Enrichir la formation continue grâce à la recherche pour soutenir des communautés apprenantes

Chaque personnel doit pouvoir suivre au moins un nouveau diplôme universitaire dans sa carrière (10 000 congés de formation professionnelle chaque année contre moins de 2 500 aujourd’hui).

La participation à des projets de recherche par des équipes composées de chercheurs et de praticiens de l’Éducation nationale permettrait la mise en contact directe des personnels avec la recherche et ses investigations de terrain, sur des thématiques qui interrogent leur établissement.

Ces établissements apprenants seraient soutenus par des laboratoires, sur le modèle japonais des lesson studies.

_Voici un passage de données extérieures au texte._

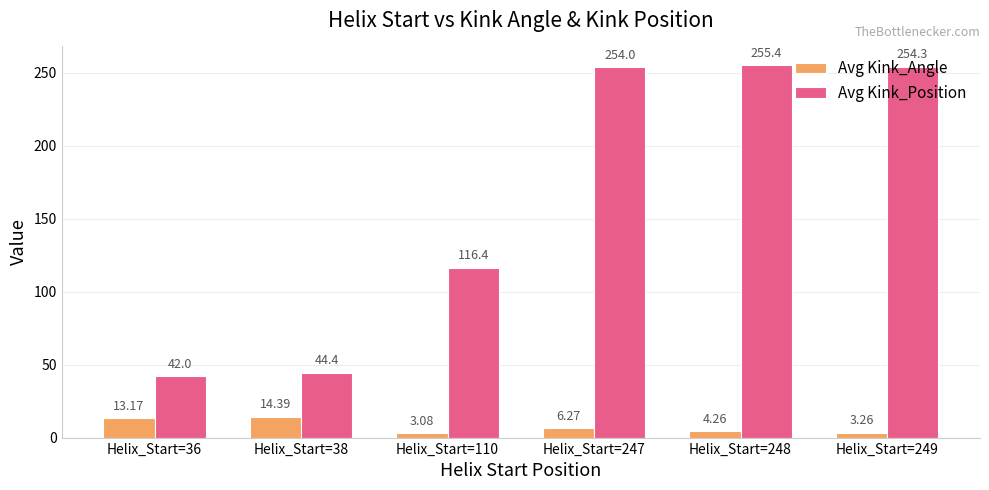

At which label does Avg Kink_Angle first exceed 6?

Helix_Start=36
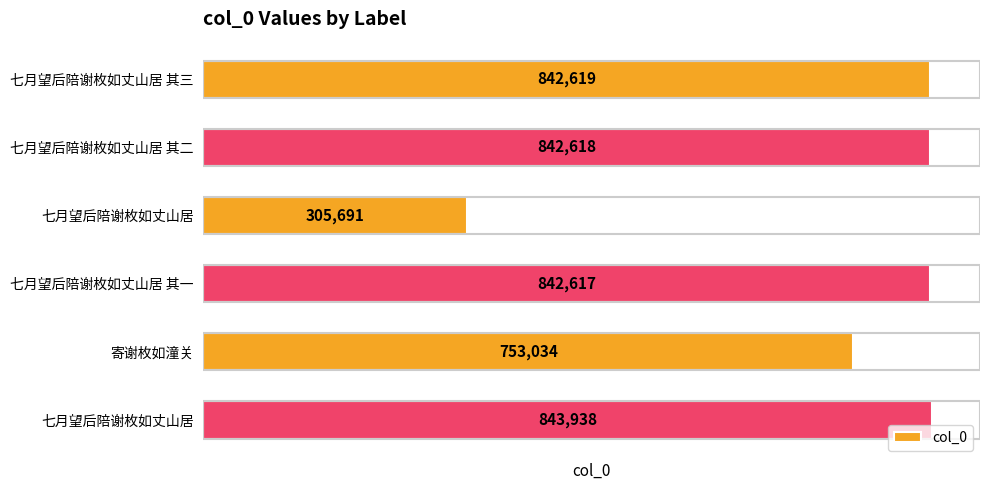

How many distinct data groups are displayed?

1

💡Ils l’ont fait à l’étranger

Historiquement développé en Asie et au Japon en particulier, le modèle des lesson studies s’est ensuite largement généralisé dans certains pays anglo-saxons, comme un mode alternatif de formation continue aux pratiques traditionnelles de cours ex cathedra. Ce modèle de formation permet d’intégrer au quotidien les résultats de la recherche la plus récente.

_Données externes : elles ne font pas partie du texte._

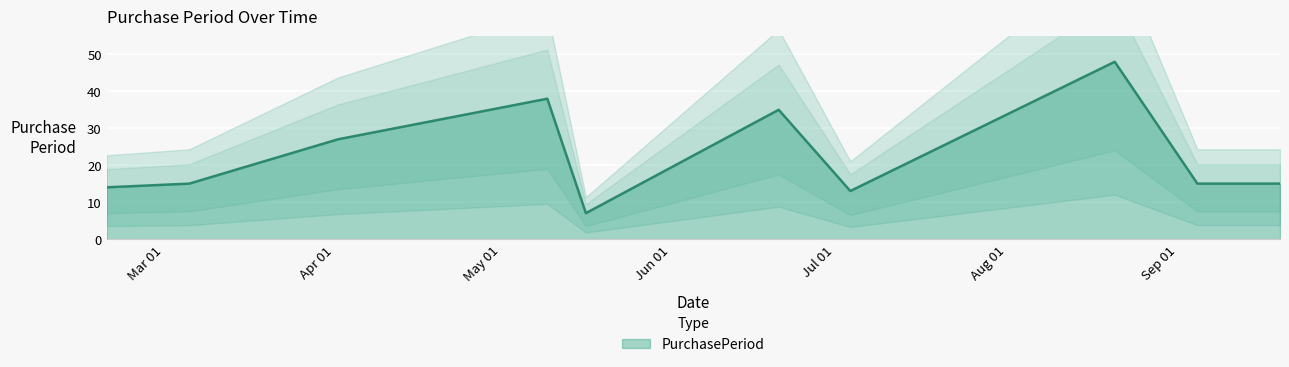

True or false: the data shows 13 at 2016-07-07.

True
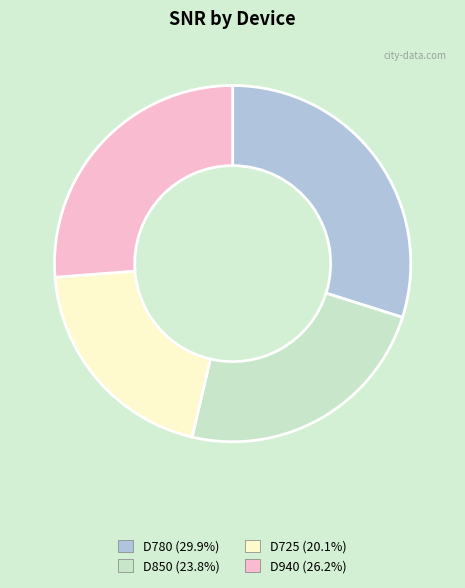

Which slice is the smallest?

D725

Dans une première phase, des enseignants construisent ensemble la meilleure séance possible sur un thème donné, en lien avec les résultats issus de la recherche, pour que, dans un deuxième temps, l’un d’entre eux la mette en œuvre avec ses élèves. Après observation et analyse de la séance, les enseignants se réunissent à nouveau : celui qui l’a animée s’exprime le premier, puis ses collègues présentent chacun à leur tour leurs propres analyses. Le groupe prend alors en compte les retours effectués afin d’améliorer la séance dans un nouveau processus collectif, ou tout simplement pour appliquer individuellement les enseignements tirés.

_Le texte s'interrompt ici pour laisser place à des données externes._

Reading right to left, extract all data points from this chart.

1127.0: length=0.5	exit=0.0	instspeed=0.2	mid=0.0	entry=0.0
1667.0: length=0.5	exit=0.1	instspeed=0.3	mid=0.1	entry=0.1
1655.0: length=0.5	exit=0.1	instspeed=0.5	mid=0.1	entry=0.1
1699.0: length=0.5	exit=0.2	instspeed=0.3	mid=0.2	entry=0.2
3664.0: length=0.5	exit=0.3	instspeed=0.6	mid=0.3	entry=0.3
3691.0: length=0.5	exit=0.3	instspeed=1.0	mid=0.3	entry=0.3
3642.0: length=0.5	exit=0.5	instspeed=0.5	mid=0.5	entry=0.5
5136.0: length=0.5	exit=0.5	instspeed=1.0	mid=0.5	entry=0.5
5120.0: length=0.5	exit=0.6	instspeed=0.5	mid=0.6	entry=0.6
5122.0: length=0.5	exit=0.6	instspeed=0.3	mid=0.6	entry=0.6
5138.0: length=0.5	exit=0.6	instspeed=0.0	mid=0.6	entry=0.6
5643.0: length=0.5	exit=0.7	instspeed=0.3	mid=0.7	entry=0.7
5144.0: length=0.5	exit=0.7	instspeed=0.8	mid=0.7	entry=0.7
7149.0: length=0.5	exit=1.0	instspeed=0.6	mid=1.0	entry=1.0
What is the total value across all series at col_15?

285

Soutenir les publics les moins expérimentés par des accompagnements dédiés

💡Ils l’ont fait à l’étranger

En Écosse, les futurs enseignants ont une période d’un an après leur formation initiale au cours de laquelle ils peuvent choisir de suivre le programme « Teacher Induction Scheme » (TIS) ou « Flexible Route » qui est plus adapté à certains cas particuliers (temps partiel, école privée…). Au début de l’année, ils élaborent avec un tuteur un programme d’action de développement professionnel qui doit leur permettre de valider des compétences professionnelles. Ils consacrent 80 % de leur emploi du temps à l’enseignement et 20 % au développement professionnel, ce qui correspond à 4h30 par semaine. Le temps consacré au développement professionnel peut prendre diverses formes comme du travail collaboratif, des observations d’enseignants plus expérimentés, des auto-évaluations, des discussions avec leur tuteur ou des actions de formation continue.

Ces programmes s’adresseraient prioritairement aux contractuels, professeurs de LP et plus largement les personnels entamant une seconde carrière : ces programmes seront particulièrement présents dans les territoires les plus défavorisés qui accueillent souvent davantage de contractuels.

Valoriser la formation continue dans la carrière des personnels

Chaque personnel doit pouvoir profiter d’un applicatif permettant de visualiser son parcours de formation continue et de stocker ses ressources de formation pour son usage ou le partage avec d’autres collègues.

Les professionnels doivent pouvoir exprimer leurs besoins et valoriser leur engagement dans la formation continue lors de ces rendez-vous.

Les compétences développées en formation continue ont vocation à être partagées dans les établissements (par exemple au sein d’équipes disciplinaires ou interdisciplinaires, ou par du tutorat). Ces missions seraient adossées à des indemnités de missions particulières (IMP). Mettre en place dans l’enseignement primaire une organisation proche dans ses objectifs, adaptée à ce contexte d’enseignement.